MG: I am not sure if I would. It is very iffy. You think things will work out and they don’t. It is a mysterious process. If I wanted to give it a shot, artists like Neil Young and Arcade Fire come to mind. I often forget about the newer bands I am into, but I am sure many would be great to work with.
These things happen magically. People just fall into your world when the opportunity presents itself you take advantage of them. If the circumstances were right and it came together for something amazing, I would be open to it.
CD: Nature and its parallels to life are such a critical theme in your lyrics. Can you talk a little bit more about that?
MG: It makes sense for now. When I talk about detaching and gettting to the deeper level of the collective, nature is a part of the whole process. The unique embodiment of nature is profound in a real sense. It is very necessary right now. It is what I have chosen to communicate. It has been there throughout thus far.
CD: The song “Cruel Sun” – What does the sun represent (hatred, greed, violence, or something else)?
MG: It can be oppressive as well as nurturing. A life and society can be that way as well. Even brutal at times. Most of my songwriting doesn’t have a time-period or event attached to it. I tap into a vein of songwriting. A type of truth and magic where lyrics can create images in your head.
CD: “Send me On My Way” has been featured in 13 movies and shows and NASA used it for the Mars Exploration Rover in 2003. Did you ever expect that kind of universal success for that song?
MG: I was very low key about it. Many in my circle in Pittsburgh knew right away it would be a hit song. Songs have a way of attracting people to them like magnets. Whether it is the record label, promotions, radio, movie soundtracks or television, the avenue it finds the listener various, but when it does, it has a profound effect.
CD: You are playing the Windjammer almost one year to the day you played in 2016, why is Charleston part of your tour schedule?
MG: Charleston seems like a very musical audience that gets our music. When we come there, it seems a little more, old school where people cut loose. Also, being close to the water is good for us. Being near the water makes me write better.
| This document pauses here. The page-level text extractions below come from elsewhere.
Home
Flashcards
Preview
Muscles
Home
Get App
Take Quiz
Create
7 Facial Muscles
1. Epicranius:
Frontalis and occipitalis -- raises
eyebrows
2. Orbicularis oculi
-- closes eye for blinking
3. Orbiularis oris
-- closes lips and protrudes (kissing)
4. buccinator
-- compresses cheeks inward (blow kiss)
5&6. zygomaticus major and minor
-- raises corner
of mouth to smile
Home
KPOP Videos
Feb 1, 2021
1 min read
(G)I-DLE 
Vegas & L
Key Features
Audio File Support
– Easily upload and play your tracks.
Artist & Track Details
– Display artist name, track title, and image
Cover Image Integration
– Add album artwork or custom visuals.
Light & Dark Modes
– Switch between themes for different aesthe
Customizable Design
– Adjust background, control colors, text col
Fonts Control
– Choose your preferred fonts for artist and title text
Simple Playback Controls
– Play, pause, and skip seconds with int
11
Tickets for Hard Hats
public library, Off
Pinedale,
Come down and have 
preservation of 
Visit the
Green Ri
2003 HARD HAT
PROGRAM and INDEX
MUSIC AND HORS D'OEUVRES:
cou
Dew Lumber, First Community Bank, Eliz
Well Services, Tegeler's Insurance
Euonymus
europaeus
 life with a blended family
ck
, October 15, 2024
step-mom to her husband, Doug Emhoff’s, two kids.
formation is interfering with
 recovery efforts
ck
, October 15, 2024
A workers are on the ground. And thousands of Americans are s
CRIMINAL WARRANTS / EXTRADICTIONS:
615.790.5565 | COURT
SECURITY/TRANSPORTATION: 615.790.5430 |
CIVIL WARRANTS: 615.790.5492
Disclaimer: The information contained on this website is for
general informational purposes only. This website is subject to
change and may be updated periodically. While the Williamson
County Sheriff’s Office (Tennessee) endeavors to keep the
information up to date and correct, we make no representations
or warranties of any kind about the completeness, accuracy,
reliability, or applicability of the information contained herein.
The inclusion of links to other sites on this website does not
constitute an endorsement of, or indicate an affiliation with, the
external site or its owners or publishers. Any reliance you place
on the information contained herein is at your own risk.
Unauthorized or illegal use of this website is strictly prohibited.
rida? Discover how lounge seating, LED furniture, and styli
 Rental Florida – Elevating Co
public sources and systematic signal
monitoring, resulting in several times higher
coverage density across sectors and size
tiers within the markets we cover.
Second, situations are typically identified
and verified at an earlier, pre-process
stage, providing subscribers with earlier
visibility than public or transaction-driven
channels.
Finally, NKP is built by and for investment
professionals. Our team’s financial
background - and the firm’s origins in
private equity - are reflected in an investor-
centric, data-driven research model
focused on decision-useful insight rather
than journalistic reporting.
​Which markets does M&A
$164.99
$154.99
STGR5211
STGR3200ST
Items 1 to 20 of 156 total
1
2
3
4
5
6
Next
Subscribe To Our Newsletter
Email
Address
Being near water is pretty magical for us.
CD: Any new studio albums on the horizon?
MG: We are working on a new album right now. We will be playing some new songs when we come there to play The Windjammer and hope the audience enjoys them.
CD: Are there any religious or spiritual feelings that goes into the music development.
MG: No, but I get surprised as I get older when I look back and listen to old music and say Oh, maybe that did influence me. I have my own practice and do meditation so the spiritual side of music is a significant influence on our sound.
As a journalist and a fan, I found myself at a crossroads maintaining my professional integrity during the interview process while still having the goosebumps and feeling like a teenager having a conversation with one of his favorite bands
Their music was part of one of my most profound life periods, my college experience. Now 24 years since the last time I saw Rusted Root perform, I will be taken back to a special place when a lighter signaled an encore, the connection between the band and the fan had a connection that penetrated deeper than the music and lyrics and the sense of community between the band and the fans was stronger than concrete.
“Rusted Root” has created a sound that truly engulfs you with wisdom and hope. It humanizes our journey through life and gives meaning in times of doubt.
We are excited to have the band come and share their music this Friday at the Windjammer on Isle of Palms.